WORK INSTRUCTIONS:
(A) Answer these questions from the forum thread on sunset and ocean photography:
(i) What filter strength does RobertG. say should do when the sun is very close to sea level?
(ii) What does Lyle Krannichfeld add to control the reflections on the water and sand?
(iii) What does wickidwombat personally prefer to use in place of a black card?
(B) Reproduce the forum thread on sunset and ocean photography word for word, from "## Cory (Jul" to "breaking all around.".

SOURCE TEXT:
***

# Sunset/Ocean Techniques?



## Cory (Jul 11, 2014)

Any words-of-wisdom for sunset/sunrise shots over an ocean? I've got the usual stuff down, but would a graduated ND filter be something to consider? Any other thoughts are very welcome.
The gear will likely be a 70D/35 2.0 IS and then maybe a 10-18 for sunrises. In this case the sunsets will be at the beach and the sunrises over rocks with water breaking all around.
Thanks for any and all responses.


----------



## RobertG. (Jul 12, 2014)

Hi,

A normal grad ND filter won't help you at all. For a sunset with the sun near the sea level a reverse grad ND filter is needed. A 2-stop filter (0.6) should do when the sun is very close to the sea level. The reverse grad ND filter from Formatt Hitech does a pretty good job.


----------



## Lyle Krannichfeld (Jul 22, 2014)

Hi there,

Home of the sunset here (Maui). I use the Singh-Ray reverse grad 3 stop ND religiously for sunsets, it's ideal. Throw in a circular polarizer to control the reflections on the water and sand and you're good to go.

Lyle


----------



## wickidwombat (Jul 25, 2014)

search google for the black card technique before you spend a cent on filters
personally i prefer to use a black lens cloth as its always there 

its an amazingly good technique

the pictures i posted in this thread were done using this technique
http://www.canonrumors.com/forum/index.php?topic=8307.0


----------

***

DATA LISTING:
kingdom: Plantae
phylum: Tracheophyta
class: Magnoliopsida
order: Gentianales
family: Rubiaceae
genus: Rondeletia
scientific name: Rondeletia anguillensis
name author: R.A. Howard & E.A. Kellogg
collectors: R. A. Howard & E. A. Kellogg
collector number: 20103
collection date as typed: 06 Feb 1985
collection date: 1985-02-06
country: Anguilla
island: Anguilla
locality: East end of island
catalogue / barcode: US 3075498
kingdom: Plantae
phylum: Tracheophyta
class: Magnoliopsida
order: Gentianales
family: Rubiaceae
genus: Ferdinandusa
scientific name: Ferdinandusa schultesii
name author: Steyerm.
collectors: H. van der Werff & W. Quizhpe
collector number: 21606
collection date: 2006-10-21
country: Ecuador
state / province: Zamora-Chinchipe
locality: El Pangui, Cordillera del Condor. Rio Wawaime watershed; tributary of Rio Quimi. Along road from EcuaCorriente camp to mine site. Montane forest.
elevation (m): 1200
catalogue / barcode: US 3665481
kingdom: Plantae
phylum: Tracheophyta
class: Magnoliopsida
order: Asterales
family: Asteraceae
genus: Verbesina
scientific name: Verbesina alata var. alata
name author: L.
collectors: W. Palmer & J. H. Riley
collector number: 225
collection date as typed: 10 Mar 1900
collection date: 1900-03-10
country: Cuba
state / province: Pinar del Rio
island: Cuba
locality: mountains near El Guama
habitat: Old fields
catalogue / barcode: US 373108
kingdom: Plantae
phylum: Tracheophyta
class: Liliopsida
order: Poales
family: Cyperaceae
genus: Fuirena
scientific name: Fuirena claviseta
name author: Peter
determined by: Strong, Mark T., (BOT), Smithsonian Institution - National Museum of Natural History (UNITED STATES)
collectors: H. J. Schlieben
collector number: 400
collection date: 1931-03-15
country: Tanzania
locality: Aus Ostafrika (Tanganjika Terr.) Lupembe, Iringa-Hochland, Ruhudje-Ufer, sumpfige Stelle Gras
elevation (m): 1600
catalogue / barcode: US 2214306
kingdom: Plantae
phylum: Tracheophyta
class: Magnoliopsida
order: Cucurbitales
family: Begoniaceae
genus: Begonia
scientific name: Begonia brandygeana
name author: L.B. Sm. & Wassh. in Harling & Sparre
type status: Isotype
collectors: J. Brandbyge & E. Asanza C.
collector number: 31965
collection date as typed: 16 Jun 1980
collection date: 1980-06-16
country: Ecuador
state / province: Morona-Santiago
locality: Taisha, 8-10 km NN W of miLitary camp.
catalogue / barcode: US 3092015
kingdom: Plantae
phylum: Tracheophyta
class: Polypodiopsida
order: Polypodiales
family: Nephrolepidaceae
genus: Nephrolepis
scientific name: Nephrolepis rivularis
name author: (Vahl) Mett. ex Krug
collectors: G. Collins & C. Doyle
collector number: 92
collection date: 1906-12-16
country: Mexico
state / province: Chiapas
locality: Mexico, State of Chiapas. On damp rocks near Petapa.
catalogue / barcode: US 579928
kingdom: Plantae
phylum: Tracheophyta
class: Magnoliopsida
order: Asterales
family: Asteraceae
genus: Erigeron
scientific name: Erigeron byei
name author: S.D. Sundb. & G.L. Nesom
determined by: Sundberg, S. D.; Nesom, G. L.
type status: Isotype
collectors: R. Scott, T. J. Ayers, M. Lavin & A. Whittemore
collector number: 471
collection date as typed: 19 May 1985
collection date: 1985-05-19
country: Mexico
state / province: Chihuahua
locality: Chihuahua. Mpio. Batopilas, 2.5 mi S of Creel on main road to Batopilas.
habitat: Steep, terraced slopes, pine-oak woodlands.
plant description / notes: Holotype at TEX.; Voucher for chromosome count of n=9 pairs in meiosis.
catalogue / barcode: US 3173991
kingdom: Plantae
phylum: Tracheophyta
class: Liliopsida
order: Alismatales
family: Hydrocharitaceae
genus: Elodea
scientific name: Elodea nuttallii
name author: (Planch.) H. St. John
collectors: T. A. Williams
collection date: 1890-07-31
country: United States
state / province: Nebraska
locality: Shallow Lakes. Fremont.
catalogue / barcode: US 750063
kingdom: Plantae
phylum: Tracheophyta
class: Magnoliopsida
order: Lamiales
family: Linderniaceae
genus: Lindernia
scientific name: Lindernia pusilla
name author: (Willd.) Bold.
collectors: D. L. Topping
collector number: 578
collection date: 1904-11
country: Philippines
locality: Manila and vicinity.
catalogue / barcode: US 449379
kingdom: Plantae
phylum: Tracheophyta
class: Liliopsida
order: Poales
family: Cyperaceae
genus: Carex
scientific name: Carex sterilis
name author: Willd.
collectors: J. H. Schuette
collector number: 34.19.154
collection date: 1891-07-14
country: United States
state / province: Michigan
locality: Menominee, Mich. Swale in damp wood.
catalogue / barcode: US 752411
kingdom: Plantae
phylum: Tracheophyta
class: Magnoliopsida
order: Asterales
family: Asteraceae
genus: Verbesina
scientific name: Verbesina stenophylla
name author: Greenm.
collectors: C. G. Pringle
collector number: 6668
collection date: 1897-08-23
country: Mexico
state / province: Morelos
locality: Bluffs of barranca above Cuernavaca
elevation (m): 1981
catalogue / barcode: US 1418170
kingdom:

***

PER-TASK ANSWERS:
(A)
(i) A 2-stop filter (0.6).
(ii) A circular polarizer.
(iii) A black lens cloth.

(B)
## Cory (Jul 11, 2014)

Any words-of-wisdom for sunset/sunrise shots over an ocean? I've got the usual stuff down, but would a graduated ND filter be something to consider? Any other thoughts are very welcome.
The gear will likely be a 70D/35 2.0 IS and then maybe a 10-18 for sunrises. In this case the sunsets will be at the beach and the sunrises over rocks with water breaking all around.